- Vergrämung unter bestimmten Voraussetzungen möglich
Seit März wurde im Bezirk Landeck mehrmals die Präsenz eines Bären nachgewiesen. Neben Wildkamera- und Videoaufnahmen sowie Spuren, Haarproben und einer Losung gab es zuletzt Ende Juni bei einem gerissenen Schaf auf einer Alm im Gemeindegebiet von Nauders den konkreten Verdacht auf die Beteiligung eines Bären. Die Ergebnisse der entnommenen Proben stehen derzeit noch aus. Insgesamt wurde im Bezirk Landeck im heurigen Jahr bisher acht Mal ein Bär nachgewiesen. Die aktuellen Nachweise belegen die Präsenz eines Bären. Die Präsenz weiterer Bären ist auf Basis der Nachweise nach derzeitigem Kenntnisstand sehr unwahrscheinlich.
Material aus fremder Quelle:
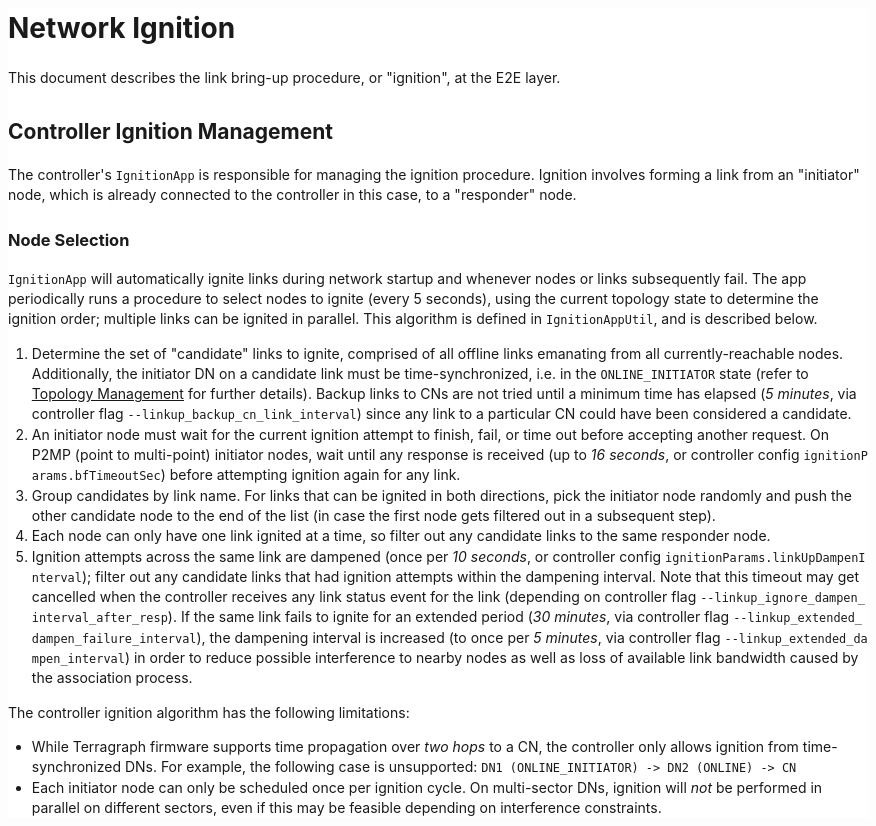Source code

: # Network Ignition
This document describes the link bring-up procedure, or "ignition", at the E2E
layer.

## Controller Ignition Management
The controller's `IgnitionApp` is responsible for managing the ignition
procedure. Ignition involves forming a link from an "initiator" node, which is
already connected to the controller in this case, to a "responder" node.

### Node Selection
`IgnitionApp` will automatically ignite links during network startup and
whenever nodes or links subsequently fail. The app periodically runs a procedure
to select nodes to ignite (every 5 seconds), using the current topology state to
determine the ignition order; multiple links can be ignited in parallel. This
algorithm is defined in `IgnitionAppUtil`, and is described below.

1. Determine the set of "candidate" links to ignite, comprised of all offline
   links emanating from all currently-reachable nodes. Additionally, the
   initiator DN on a candidate link must be time-synchronized, i.e. in the
   `ONLINE_INITIATOR` state (refer to
   [Topology Management](Topology_Management.md) for further details). Backup
   links to CNs are not tried until a minimum time has elapsed (*5 minutes*, via
   controller flag `--linkup_backup_cn_link_interval`) since any link to a
   particular CN could have been considered a candidate.
2. An initiator node must wait for the current ignition attempt to finish, fail,
   or time out before accepting another request. On P2MP (point to multi-point)
   initiator nodes, wait until any response is received (up to *16 seconds*, or
   controller config `ignitionParams.bfTimeoutSec`) before attempting ignition
   again for any link.
3. Group candidates by link name. For links that can be ignited in both
   directions, pick the initiator node randomly and push the other candidate
   node to the end of the list (in case the first node gets filtered out in a
   subsequent step).
4. Each node can only have one link ignited at a time, so filter out any
   candidate links to the same responder node.
5. Ignition attempts across the same link are dampened (once per *10 seconds*,
   or controller config `ignitionParams.linkUpDampenInterval`); filter out any
   candidate links that had ignition attempts within the dampening interval.
   Note that this timeout may get cancelled when the controller receives any
   link status event for the link (depending on controller flag
   `--linkup_ignore_dampen_interval_after_resp`). If the same link fails to
   ignite for an extended period (*30 minutes*, via controller flag
   `--linkup_extended_dampen_failure_interval`), the dampening interval is
   increased (to once per *5 minutes*, via controller flag
   `--linkup_extended_dampen_interval`) in order to reduce possible interference
   to nearby nodes as well as loss of available link bandwidth caused by the
   association process.

The controller ignition algorithm has the following limitations:
* While Terragraph firmware supports time propagation over *two hops* to a CN,
  the controller only allows ignition from time-synchronized DNs. For example,
  the following case is unsupported:
  `DN1 (ONLINE_INITIATOR) -> DN2 (ONLINE) -> CN`
* Each initiator node can only be scheduled once per ignition cycle. On
  multi-sector DNs, ignition will *not* be performed in parallel on different
  sectors, even if this may be feasible depending on interference constraints.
Alle Nachweise eines Bären bisher waren weit entfernt von Siedlungsgebieten. Derzeit gibt es keine Hinweise, dass sich ein Bär Menschen oder dem Siedlungsraum gezielt nähert. Die Tiroler Landesregierung nimmt die Sorgen der Bevölkerung und der Almwirtschaft jedoch sehr ernst und hat auf Antrag von LHStv Josef Geisler heute, Donnerstag, eine Verordnung erlassen, mit der die rechtlichen Voraussetzungen geschaffen wurden, im Bedarfsfall eine Vergrämung und Besenderung eines Bären in diesem Gebiet zu veranlassen. Diese ist mit Kundmachung heute in Kraft getreten und gilt für die Dauer von acht Wochen.
Vergrämung unter bestimmten Voraussetzungen
Der genaue Aufenthaltsort des Bären ist aktuell nicht bekannt. Aus diesem Grund werden in einem ersten Schritt unter enger Einbindung der Jägerschaft die Monitoring-Maßnahmen – beispielsweise durch Wildkameras – weiter intensiviert.
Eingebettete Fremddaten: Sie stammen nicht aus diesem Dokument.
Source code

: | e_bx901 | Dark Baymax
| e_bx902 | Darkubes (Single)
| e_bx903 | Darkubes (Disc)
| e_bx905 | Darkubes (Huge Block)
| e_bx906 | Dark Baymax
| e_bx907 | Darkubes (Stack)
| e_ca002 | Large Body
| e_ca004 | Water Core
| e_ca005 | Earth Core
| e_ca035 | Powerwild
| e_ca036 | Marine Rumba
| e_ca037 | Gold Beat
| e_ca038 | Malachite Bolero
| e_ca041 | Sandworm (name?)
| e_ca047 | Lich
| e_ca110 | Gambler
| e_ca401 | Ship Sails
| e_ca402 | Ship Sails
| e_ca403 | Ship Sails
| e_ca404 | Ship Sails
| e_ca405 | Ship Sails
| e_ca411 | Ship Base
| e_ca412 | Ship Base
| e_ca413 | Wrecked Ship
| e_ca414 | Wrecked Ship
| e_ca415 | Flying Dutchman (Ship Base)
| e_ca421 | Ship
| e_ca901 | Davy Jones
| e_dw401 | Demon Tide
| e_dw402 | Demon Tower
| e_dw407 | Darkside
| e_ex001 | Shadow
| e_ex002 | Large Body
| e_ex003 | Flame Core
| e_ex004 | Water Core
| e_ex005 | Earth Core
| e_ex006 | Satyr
Auf Grundlage der Verordnung besteht ab Mitternacht in den in der Verordnung festgehaltenen Jagdgebieten im Bezirk Landeck unter bestimmten Voraussetzungen die Möglichkeit im Bedarfsfall jederzeit eine Vergrämung zu autorisieren bzw. anzuordnen. Unter Vergrämung versteht man Maßnahmen, die gezielt darauf abzielen, das Tier vorsorglich abzuschrecken und ihm beispielsweise beizubringen, dass die Nähe des Menschen unangenehm oder gefährlich ist, ohne es zu verletzen oder zu töten. Dazu zählen laut Verordnung Lichtreize in Verbindung mit akustischen Signalen, Gummigeschosse oder Knallkörper.
Sichtungen melden
Das Land Tirol appelliert weiterhin an die Bevölkerung, Sichtungen von Großraubtieren möglichst rasch über das Sichtungsformular auf der Website des Landes Tirol oder direkt an die zuständige Bezirkshauptmannschaft zu melden. Besonders wichtig für die fachliche Beurteilung ist Bildmaterial. Verhaltenstipps im Falle einer Begegnung mit einem Bären finden sich auf der Website des Landes sowie weitere Informationen in der Land Tirol App und unter www.tirol.gv.at/baer_wolf_luchs.